Article:
* * *

Member of the Connecticut House of Representatives from the 35th district
- Incumbent
- Assumed office January 4, 2023
- Preceded by: Christine Goupil

Chair of the Clinton Town Council
- In office November 2019 – November 2023

Member of the Clinton Town Council
- Incumbent
- Assumed office November 2019

Personal details
- Born: March 14, 1965 (age 61)
- Party: Republican
- Education: Merrimack College (BS)
- Website: www.cthousegop.com/aniskovich/

= Chris Aniskovich =

American politician

Chris Aniskovich (born March 14, 1965) is an American politician who serves in the Connecticut House of Representatives representing the 35th district. The district is composed of Chris' hometown of Clinton, as well as neighboring Killingworth and the northern half of Westbrook. Chris has also been a member of the Clinton Town Council since its creation in 2019, and was the chair from 2019 to 2023. Beginning in 2025, Chris has served as the Ranking Member of the Commerce Committee in the Connecticut General Assembly.

==Political career==
===2019 Clinton Town Council Election===
Chris Aniskovich was elected to a four-year term on the Clinton Town Council on November 5, 2019, receiving 1,473 votes (11.24%), the highest vote-getter in the group of 11 total candidates. He then was voted as Chairman of the council and reelected as chair after the 2021 elections. He also previously served on the Planning & Zoning Commission and Board of Assessment Appeals in Clinton.

* * *

Required actions:
A. Quote the Chris Aniskovich article word for word, starting with "Chair of the" and going on through "1965 (age 61)".
B. Extend the article on Chris Aniskovich by writing what would come next after its final sentence.
The listing that follows has no connection to the Chris Aniskovich article.

* * *

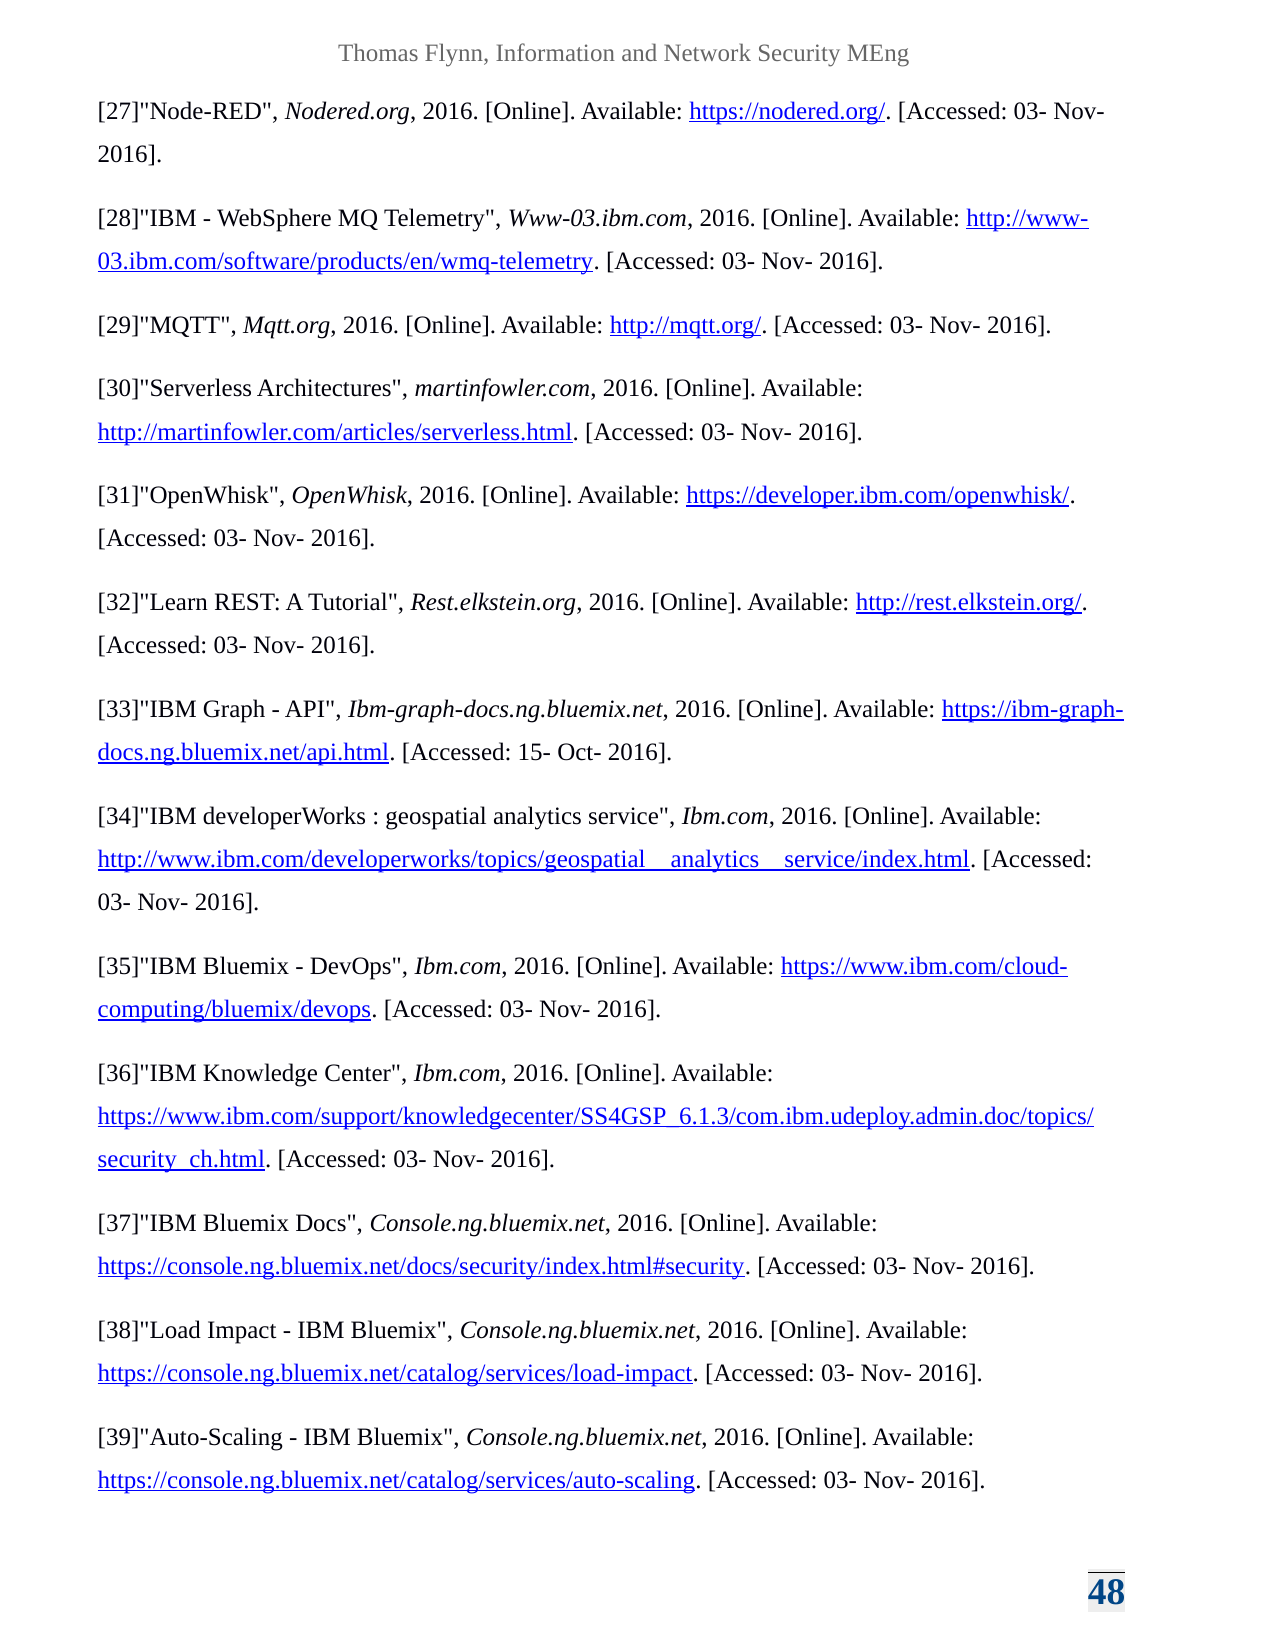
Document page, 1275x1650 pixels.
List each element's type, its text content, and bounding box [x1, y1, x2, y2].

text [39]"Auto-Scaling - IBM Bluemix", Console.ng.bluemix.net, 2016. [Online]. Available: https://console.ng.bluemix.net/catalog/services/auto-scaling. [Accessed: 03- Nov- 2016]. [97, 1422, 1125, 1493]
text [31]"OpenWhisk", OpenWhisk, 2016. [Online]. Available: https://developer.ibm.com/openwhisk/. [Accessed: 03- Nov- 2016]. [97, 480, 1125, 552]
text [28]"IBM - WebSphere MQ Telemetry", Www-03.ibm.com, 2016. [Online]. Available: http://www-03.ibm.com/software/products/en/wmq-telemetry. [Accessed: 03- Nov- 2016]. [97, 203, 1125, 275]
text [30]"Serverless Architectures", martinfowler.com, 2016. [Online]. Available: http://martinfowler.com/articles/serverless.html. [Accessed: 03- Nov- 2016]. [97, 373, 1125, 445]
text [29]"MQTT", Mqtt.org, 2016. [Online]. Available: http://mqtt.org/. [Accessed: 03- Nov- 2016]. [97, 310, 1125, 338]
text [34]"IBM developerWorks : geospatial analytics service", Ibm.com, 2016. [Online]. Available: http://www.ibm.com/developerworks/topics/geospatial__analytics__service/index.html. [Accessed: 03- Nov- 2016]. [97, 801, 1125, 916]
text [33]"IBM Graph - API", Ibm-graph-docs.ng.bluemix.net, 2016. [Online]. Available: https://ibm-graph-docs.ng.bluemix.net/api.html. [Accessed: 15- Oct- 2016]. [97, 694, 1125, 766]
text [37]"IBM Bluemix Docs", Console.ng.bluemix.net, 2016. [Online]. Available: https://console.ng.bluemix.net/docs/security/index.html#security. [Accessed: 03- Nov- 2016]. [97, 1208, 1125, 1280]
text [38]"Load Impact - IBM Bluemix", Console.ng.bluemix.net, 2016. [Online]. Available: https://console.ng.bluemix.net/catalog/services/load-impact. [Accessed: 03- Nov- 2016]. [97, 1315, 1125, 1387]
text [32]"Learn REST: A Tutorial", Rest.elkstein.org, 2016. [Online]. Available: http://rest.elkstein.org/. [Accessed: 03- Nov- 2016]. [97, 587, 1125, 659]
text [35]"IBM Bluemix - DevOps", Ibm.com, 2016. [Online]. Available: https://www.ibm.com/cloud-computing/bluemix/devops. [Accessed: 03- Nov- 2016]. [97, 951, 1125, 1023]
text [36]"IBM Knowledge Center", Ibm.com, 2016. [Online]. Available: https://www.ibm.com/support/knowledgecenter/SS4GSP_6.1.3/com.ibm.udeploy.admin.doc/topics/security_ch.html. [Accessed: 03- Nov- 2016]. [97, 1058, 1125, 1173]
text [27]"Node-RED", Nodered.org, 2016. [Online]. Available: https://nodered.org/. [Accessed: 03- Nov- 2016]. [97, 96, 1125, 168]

* * *

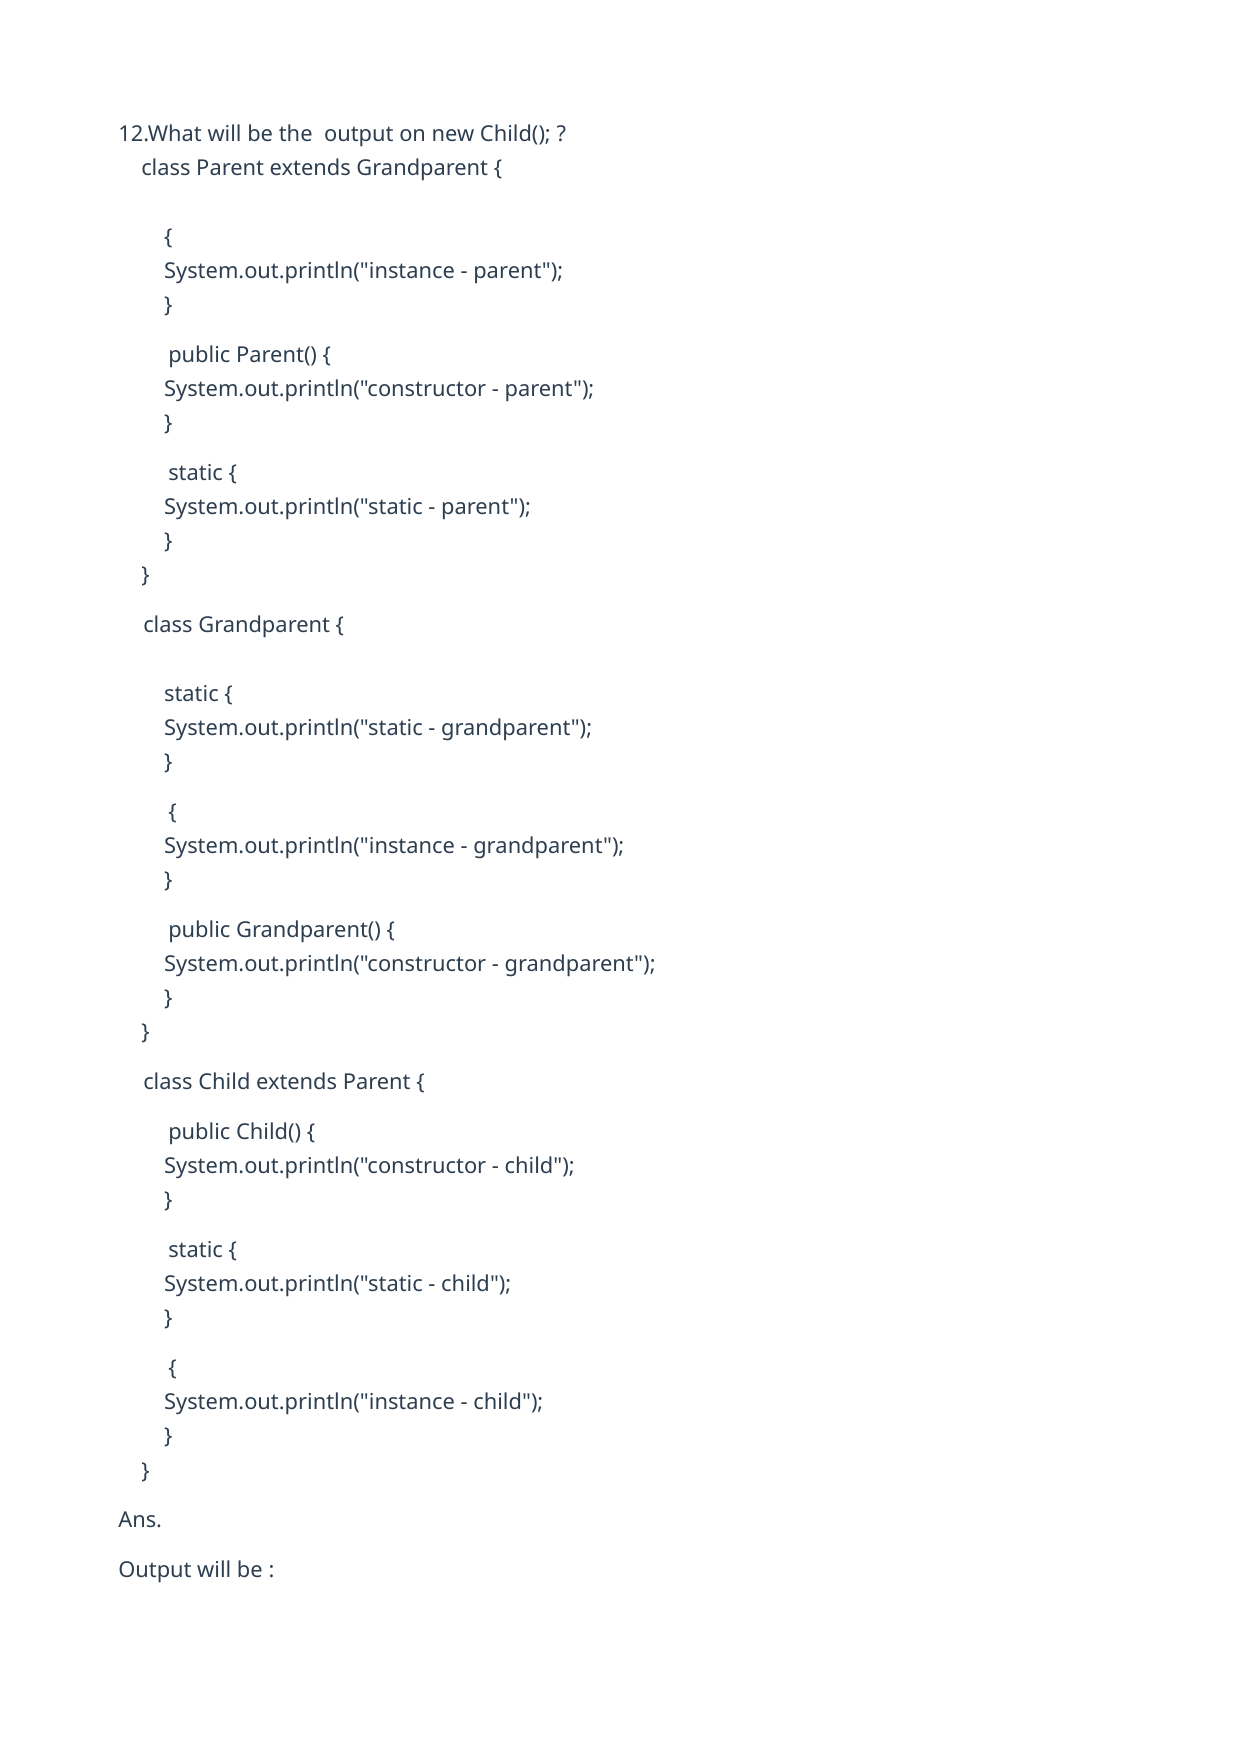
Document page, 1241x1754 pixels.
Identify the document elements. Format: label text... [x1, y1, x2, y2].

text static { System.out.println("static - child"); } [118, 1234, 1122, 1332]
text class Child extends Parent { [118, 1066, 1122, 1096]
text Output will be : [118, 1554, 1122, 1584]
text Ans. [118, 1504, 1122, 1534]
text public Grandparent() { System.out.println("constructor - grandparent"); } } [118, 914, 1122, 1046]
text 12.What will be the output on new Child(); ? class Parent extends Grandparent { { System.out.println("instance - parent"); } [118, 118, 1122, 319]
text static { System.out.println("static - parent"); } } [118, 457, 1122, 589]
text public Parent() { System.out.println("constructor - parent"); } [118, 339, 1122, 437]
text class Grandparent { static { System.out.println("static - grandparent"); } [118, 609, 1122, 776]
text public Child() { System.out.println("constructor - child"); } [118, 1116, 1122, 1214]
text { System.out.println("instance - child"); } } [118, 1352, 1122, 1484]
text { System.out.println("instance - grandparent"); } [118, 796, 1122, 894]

* * *

Task-by-task outputs:
A.
Chair of the Clinton Town Council
- In office November 2019 – November 2023

Member of the Clinton Town Council
- Incumbent
- Assumed office November 2019

Personal details
- Born: March 14, 1965 (age 61)

B.
===2022 State Representative Campaign===
Aniskovich focused on local issues that affected his community during his campaign. Aniskovich states that he is an advocate for low taxes, responsible spending, and increased community investment to tackle rising inflation. Aniskovich is also an advocate for coastal resiliency funding due to the district's proximity to Long Island Sound. He also is a supporter of localized control of zoning and school boards, in which he views that the local communities make the best decisions for themselves when it comes to local issues. Chris also is a supporter of increased funding for local police forces, noting that they need sufficient funding so that they can continue to do their jobs effectively.
Chris was elected in the general election on November 8, 2022, winning 50.96% of the vote over a combined 49.03% of Democratic/Independent candidate Christine Goupil and Green candidate Hugh Birdsall. Chris began his first term on January 4, 2023. At the beginning of the 2023 session, Aniskovich announced that he would be on the Banking, Commerce, and General Law Committees in the Connecticut House of Representatives.

===2023 Clinton Town Council Election===
Chris Aniskovich was re-elected to a four-year term on the Clinton Town Council on November 7, 2023, receiving 1,942 votes (21.8%), the highest vote-getter in the group of 5 total candidates. However, Democrats gained control of the council in the 2023 Municipal Elections, making Chris lose the chair position.

===2024 State Representative Campaign===
Chris Aniskovich was re-elected to a second term as State Representative on November 5, 2024, with the endorsement of the Independent Party of Connecticut getting 50.5% of the vote. His Democratic opponent was political newcomer Cinzia Letteri who was endorsed by the Working Families Party garnering 49.5% of the vote. Aniskovich ran his campaign on an affordability platform, while also highlighting funding to the district that he brought back and the need for sufficient mental health resources in local communities. At the beginning of the 2025 session, Aniskovich announced that he would be on the Banking, Commerce, and General Law Committees in the Connecticut House of Representatives and serve as the Ranking Member on the Commerce committee this session.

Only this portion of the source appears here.